─── MATERIAL FOR THIS EXERCISE ───

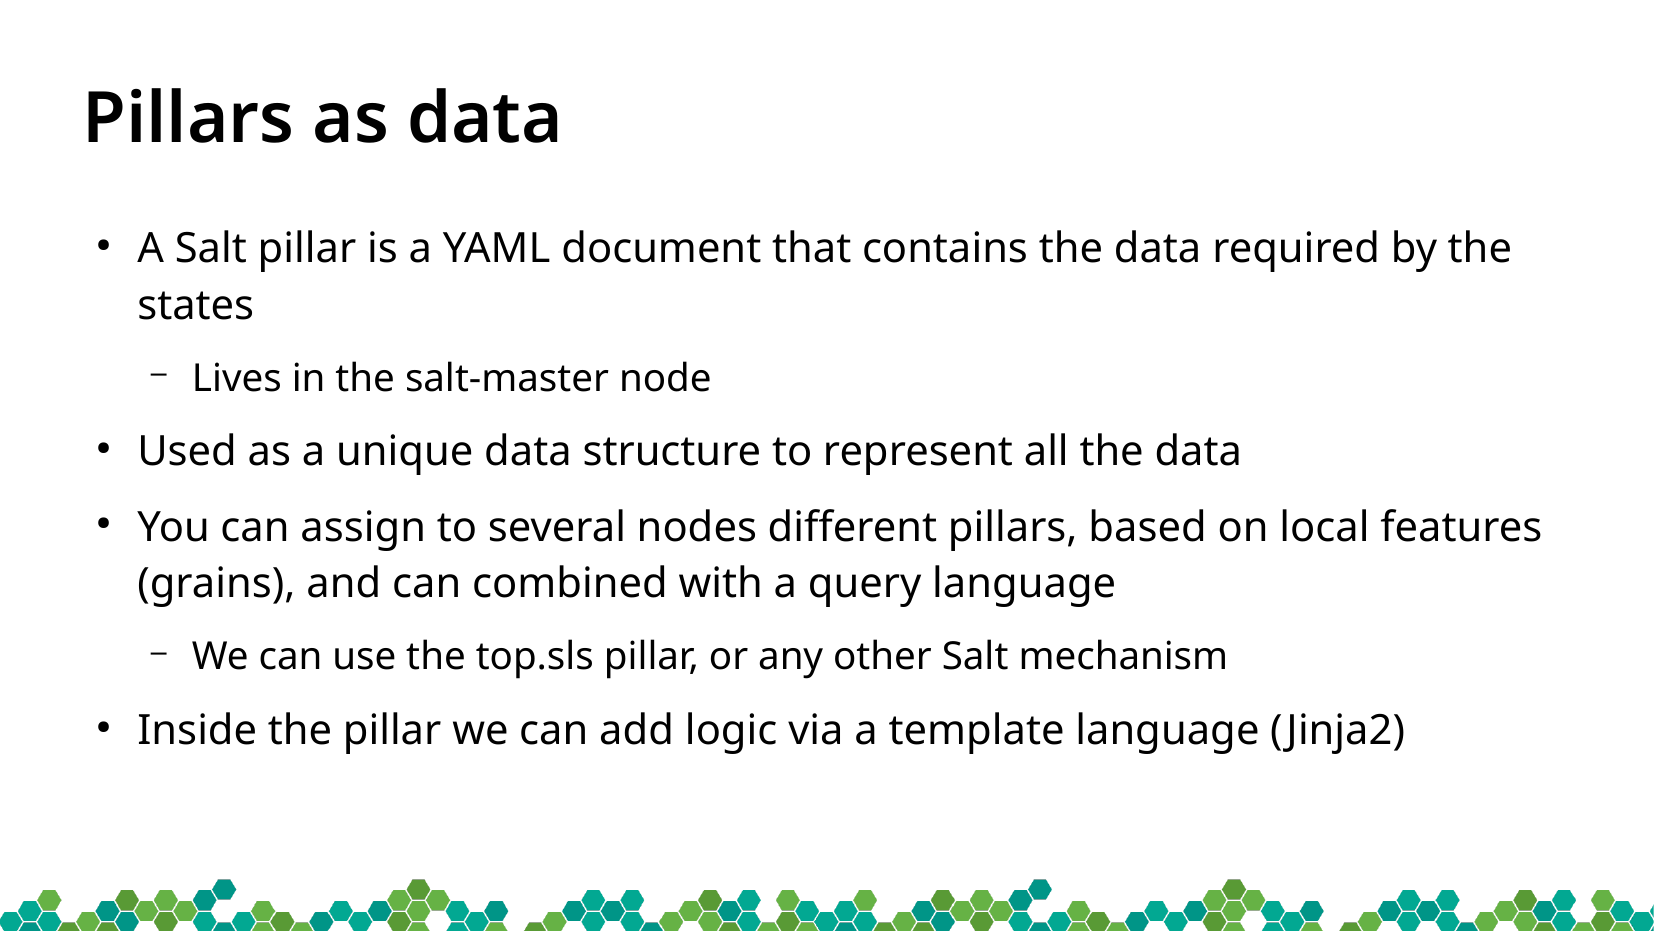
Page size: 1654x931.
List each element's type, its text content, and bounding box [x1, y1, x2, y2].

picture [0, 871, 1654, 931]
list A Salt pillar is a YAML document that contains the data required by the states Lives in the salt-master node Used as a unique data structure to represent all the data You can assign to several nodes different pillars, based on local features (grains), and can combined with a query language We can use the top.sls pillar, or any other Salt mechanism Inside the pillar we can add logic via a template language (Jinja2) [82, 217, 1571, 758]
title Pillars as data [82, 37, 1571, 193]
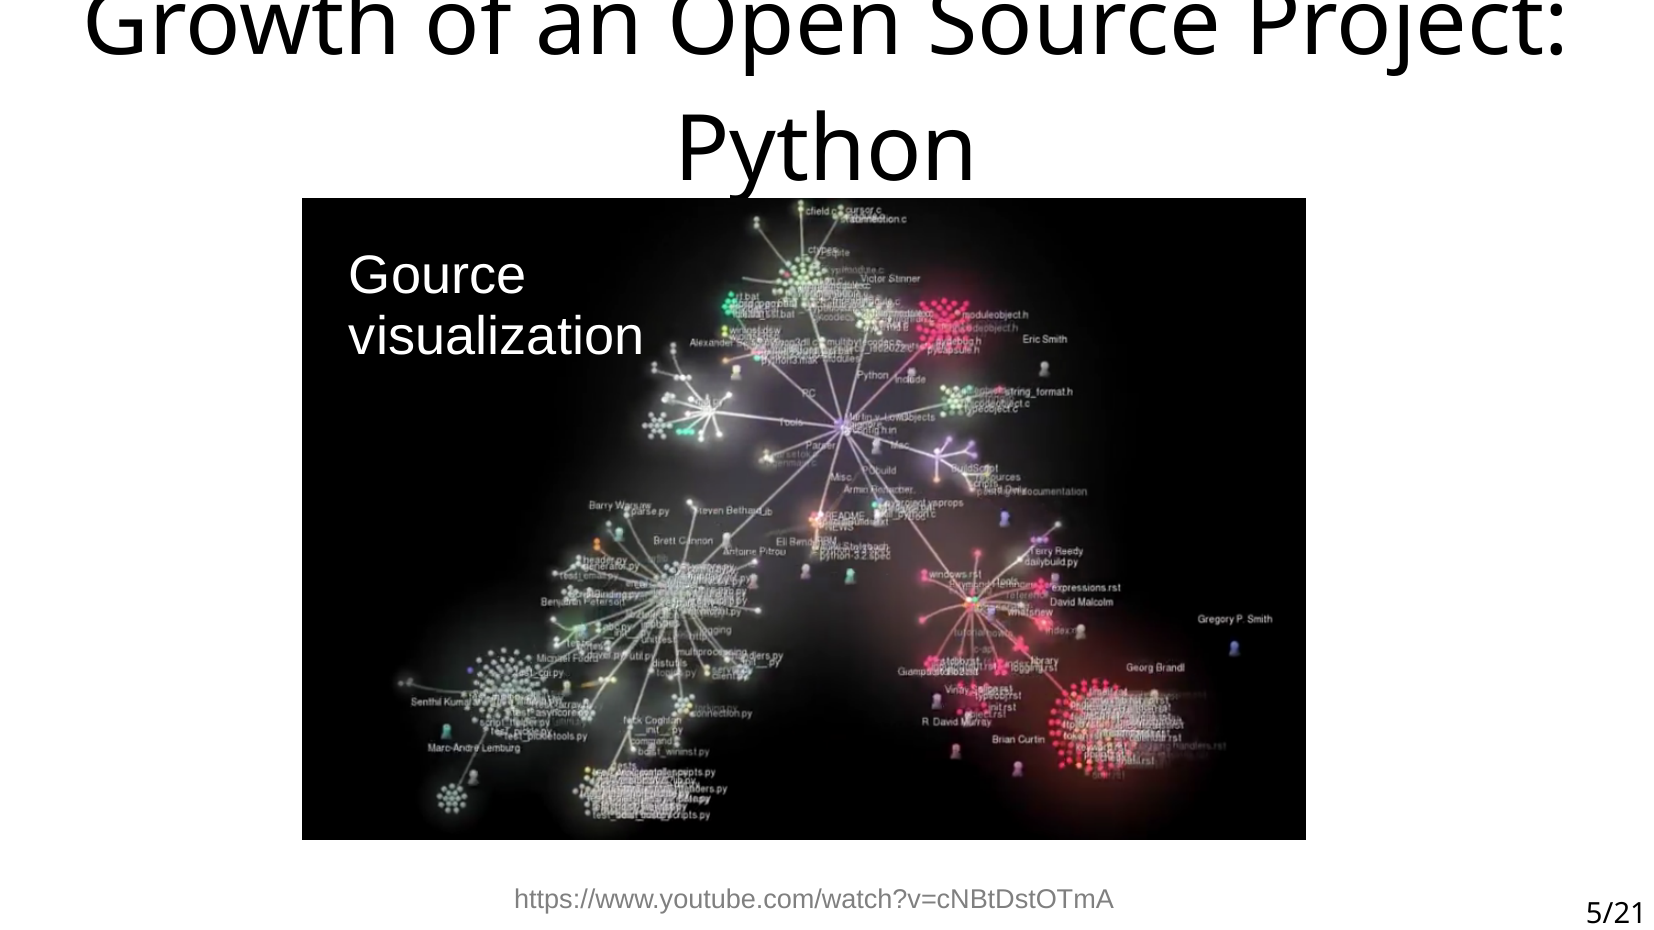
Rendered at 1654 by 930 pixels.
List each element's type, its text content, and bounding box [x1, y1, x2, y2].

───

_INSTRUCTIONS FOR THE TASK_
Rewrite all of these lines with "bounding box" changed to "enclosing rectangle" and nothing else altered. Leave the pictures out of your answer.

_SOLUTION_
Page size: 1654x931.
List each element's type, its text content, and enclosing rectangle [x1, y1, x2, y2].

picture [0, 871, 1654, 931]
list A Salt pillar is a YAML document that contains the data required by the states Lives in the salt-master node Used as a unique data structure to represent all the data You can assign to several nodes different pillars, based on local features (grains), and can combined with a query language We can use the top.sls pillar, or any other Salt mechanism Inside the pillar we can add logic via a template language (Jinja2) [82, 217, 1571, 758]
title Pillars as data [82, 37, 1571, 193]
Rendered at 1654 by 930 pixels.
List each element's type, its text content, and enclosing rectangle [x1, y1, x2, y2].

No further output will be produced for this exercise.